Consider the flaws in that approach: If you’re a top performer bringing in the revenue, how does it make you feel to see all that attention being focused on the people who can’t get the job done? And if you’re a sales manager or company owner, does it make sense to spend a lot of time and effort trying to improve a marginal salesperson—or would it be smarter to invest that time and effort helping a top performer become even better? By focusing a significant portion of your development efforts on your top and midrange performers, you’ll improve your overall sales performance, and you’ll probably drag some of the ones in the bottom ranks up to the middle.
Though top sales performers tend to be motivated by money, they also demand recognition. It’s an ego issue. They want to know that they are seen as top performers.
At any given moment, almost half of the top sales performers—yours included!—are looking for another job where they will be better rewarded and recognized. If you want to keep your superstars, you need to figure out what motivates them and reward them appropriately.

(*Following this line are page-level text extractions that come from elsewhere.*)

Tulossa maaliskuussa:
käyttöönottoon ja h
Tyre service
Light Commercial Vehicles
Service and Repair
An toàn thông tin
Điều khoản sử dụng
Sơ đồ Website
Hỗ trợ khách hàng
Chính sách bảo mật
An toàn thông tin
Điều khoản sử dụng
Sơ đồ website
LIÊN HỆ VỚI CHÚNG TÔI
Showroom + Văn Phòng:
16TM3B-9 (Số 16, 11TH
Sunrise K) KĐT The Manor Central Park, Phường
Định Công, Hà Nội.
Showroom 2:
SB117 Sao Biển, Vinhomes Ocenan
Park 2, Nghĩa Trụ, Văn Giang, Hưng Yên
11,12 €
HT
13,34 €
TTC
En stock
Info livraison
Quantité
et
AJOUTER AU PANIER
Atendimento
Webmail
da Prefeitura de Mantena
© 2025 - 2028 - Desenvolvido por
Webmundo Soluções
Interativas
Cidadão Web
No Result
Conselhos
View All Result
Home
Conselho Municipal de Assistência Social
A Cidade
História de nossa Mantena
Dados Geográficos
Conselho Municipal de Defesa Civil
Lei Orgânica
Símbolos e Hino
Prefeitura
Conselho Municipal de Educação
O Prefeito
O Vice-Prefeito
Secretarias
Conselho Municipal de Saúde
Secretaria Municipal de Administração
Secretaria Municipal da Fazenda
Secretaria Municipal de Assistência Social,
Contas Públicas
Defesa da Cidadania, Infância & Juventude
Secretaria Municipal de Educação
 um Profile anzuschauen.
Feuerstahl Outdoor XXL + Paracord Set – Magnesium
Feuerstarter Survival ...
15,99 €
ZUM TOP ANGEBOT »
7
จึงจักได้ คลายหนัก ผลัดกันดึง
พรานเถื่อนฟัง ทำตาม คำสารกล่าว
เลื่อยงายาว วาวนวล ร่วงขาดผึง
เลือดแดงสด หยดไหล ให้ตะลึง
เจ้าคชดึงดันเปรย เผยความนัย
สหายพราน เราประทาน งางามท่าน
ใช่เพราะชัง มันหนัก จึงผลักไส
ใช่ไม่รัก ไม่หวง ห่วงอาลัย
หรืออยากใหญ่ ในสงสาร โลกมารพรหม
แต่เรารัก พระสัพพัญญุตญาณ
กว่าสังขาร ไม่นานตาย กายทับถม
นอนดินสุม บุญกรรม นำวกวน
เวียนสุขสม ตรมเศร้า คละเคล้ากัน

Does this mean you should ignore the underperformers? Not at all. Train them, coach them, guide them—but not at the expense of your top performers. Your top performers deserve more than fat commission checks and annual awards; they deserve the resources that will take them even higher, the opportunities to sharpen their skills through training, coaching, and correction. Top performers are always looking for ways to improve, and helping them do that will pay off handsomely for your company.